En piloto automático




TUVO QUE surgir la polémica acerca de la compra de una parcela en las cercanías del proyecto minero Dominga para que volviera a escucharse fuerte la voz de Michelle Bachelet. No fue el recrudecimiento del conflicto mapuche, la prolongada huelga en Escondida o el bajo crecimiento de 2016 lo que despertó a la Mandataria del letargo en que se la ha visto sumida en el último tiempo. Fue un asunto familiar: "¡Dejen a mi hija tranquila!".

Resulta perfectamente normal y lógico que una madre salga en defensa de su hija cuando siente que esta ha sido acusada injustamente. Ni siquiera los presidentes de la república escapan a esa ley de la naturaleza. Lo que sí resulta llamativo es que nuestra Jefa de Estado solo parezca decidida y motivada cuando lo que está en juego es su propia honra o la de su familia.

Al igual que en el episodio en el que terminó querellándose contra la revista Qué Pasa, la Presidenta reaccionó indignada frente a la revelación de que su hija es dueña del terreno en el norte. Más allá de la explicación que dio y de lo que esta enseña acerca de su comportamiento tributario, el hecho de que solo asuntos personales motiven una intervención enfática de la Mandataria habla mucho de cómo ella está concluyendo su gobierno.

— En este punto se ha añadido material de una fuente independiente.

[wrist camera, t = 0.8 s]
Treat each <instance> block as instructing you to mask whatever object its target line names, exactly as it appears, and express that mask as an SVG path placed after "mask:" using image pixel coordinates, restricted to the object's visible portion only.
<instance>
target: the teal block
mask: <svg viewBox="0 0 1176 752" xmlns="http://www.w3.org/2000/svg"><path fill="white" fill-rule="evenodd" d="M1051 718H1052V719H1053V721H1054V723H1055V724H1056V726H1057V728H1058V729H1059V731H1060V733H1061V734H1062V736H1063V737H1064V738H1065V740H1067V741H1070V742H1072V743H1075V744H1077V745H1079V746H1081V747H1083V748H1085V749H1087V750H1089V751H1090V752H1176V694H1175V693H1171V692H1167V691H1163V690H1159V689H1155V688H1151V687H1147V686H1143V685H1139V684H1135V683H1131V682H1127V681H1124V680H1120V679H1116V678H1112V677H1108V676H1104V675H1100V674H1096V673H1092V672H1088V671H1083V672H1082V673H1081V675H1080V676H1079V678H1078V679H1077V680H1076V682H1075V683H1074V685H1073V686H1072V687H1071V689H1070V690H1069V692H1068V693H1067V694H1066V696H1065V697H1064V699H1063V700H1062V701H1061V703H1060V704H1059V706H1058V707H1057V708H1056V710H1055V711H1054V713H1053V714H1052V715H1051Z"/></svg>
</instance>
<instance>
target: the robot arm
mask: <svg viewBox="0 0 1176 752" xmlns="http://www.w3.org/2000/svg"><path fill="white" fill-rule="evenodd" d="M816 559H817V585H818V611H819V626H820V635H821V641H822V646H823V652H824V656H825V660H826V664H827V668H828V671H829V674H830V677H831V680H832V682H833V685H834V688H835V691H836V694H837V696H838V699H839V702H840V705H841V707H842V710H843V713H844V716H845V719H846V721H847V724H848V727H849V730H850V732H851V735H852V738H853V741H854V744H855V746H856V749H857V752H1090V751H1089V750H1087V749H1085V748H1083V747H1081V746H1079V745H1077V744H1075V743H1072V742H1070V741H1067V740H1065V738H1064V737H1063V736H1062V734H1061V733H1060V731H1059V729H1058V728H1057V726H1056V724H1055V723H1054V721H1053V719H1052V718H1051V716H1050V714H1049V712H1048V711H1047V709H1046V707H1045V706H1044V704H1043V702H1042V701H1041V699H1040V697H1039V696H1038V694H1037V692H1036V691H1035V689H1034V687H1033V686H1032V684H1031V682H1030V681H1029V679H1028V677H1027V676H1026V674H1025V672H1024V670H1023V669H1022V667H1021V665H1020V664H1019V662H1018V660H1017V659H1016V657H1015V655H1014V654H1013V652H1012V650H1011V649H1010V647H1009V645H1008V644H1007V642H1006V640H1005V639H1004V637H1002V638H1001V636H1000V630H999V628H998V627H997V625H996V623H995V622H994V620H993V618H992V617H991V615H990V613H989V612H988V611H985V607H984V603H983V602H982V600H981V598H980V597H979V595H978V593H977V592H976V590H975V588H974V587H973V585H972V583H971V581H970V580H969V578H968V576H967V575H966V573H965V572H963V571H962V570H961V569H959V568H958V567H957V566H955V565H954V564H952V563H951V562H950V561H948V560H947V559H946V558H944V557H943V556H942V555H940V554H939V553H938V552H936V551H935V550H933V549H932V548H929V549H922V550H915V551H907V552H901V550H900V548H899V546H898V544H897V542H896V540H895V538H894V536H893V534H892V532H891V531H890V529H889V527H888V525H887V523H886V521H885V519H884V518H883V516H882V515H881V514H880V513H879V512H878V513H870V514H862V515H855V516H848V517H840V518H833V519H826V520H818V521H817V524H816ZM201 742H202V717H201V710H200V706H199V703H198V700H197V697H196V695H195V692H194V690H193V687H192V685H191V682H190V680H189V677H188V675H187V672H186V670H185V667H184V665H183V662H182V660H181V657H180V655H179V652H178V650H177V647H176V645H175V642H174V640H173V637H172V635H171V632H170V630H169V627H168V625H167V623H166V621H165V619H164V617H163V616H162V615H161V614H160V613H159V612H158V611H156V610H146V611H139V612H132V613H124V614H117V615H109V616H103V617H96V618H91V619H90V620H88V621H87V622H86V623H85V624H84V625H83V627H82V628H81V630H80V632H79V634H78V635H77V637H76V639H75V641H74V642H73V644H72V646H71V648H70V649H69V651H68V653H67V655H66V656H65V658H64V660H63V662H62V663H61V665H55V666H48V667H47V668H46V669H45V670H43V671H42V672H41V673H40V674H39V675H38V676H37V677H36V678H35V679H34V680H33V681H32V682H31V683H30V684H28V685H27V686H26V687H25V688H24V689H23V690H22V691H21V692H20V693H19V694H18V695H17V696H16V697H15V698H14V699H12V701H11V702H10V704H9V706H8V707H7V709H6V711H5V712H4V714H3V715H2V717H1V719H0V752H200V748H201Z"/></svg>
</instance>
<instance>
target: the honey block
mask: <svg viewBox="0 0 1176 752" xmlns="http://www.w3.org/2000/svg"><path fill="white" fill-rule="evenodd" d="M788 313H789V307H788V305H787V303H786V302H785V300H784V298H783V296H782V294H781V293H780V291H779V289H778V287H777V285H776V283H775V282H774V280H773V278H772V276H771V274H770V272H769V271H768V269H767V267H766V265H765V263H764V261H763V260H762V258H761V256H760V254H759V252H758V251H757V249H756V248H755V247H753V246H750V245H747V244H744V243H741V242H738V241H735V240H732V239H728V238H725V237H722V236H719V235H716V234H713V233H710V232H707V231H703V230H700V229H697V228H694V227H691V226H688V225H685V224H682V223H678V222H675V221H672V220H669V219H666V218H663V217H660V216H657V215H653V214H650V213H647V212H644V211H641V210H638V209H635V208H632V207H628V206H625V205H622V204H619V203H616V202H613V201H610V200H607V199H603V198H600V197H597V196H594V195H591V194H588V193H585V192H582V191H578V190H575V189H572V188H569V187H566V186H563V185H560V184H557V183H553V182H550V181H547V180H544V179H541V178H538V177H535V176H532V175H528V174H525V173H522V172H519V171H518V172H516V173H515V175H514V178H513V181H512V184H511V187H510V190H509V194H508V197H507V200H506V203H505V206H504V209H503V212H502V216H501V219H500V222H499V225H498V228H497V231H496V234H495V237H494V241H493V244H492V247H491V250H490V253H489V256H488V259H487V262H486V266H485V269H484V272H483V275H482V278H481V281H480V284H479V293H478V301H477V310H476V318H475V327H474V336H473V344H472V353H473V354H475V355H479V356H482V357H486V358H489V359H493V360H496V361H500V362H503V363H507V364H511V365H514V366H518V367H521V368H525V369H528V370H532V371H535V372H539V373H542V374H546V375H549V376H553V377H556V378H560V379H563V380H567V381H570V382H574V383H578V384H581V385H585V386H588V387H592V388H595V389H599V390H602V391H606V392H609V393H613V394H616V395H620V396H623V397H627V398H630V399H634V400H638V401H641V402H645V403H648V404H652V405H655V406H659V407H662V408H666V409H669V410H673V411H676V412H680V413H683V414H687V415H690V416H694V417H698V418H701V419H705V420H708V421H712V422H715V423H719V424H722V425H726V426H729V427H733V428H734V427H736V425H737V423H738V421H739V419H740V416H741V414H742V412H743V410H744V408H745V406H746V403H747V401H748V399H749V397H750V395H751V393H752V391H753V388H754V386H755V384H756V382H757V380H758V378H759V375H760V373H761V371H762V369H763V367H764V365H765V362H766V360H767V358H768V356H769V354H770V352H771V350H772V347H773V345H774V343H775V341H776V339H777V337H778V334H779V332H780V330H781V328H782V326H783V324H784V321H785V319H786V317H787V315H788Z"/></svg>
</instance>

Las formas republicanas imponen obligaciones: el período presidencial termina el 11 de marzo y hasta ese día Michelle Bachelet es la Presidenta constitucional. Sin embargo, todo indica que, para muchos efectos, su mente ya no está en La Moneda. En la mayoría de los temas relevantes para el país, la Mandataria calla y se ve ausente, con lo cual resiente su capacidad de conducir.

El liderazgo de Bachelet, que alguna vez se pensó indestructible, hoy está hecho trizas. Fue construido sobre la premisa de una popularidad aparentemente inoxidable. La misma que le permitió convertirse en candidata en 2005 contra los deseos de buena parte del establishment concertacionista. Y que la hizo volver como un hada madrina desde Nueva York en 2013 e imponer sus condiciones a una Nueva Mayoría confundida.

Pero Bachelet perdió la popularidad y su gobierno, la mística. Hoy salen ministros y a nadie le importa demasiado, porque todos entienden que esto ya se acabó. El país parece avanzar -estancarse, más bien- en piloto automático.

Sin embargo, todavía queda un año de gobierno. Y, aunque está claro que ya no hay tiempo para nuevas iniciativas ni grandes propuestas, sí hay espacio para tratar de enderezar el rumbo y vigorizar la gestión con el objetivo de acabar con el estancamiento y la apatía. Para eso se necesita una Presidenta con ganas, que dé el ejemplo de que la pega se hace bien hasta el último día. Pero ese impulso parece no existir ya en Bachelet, quien solo posee energía para defenderse a sí misma y su familia. Si sigue así, lo que la espera es un triste y solitario final.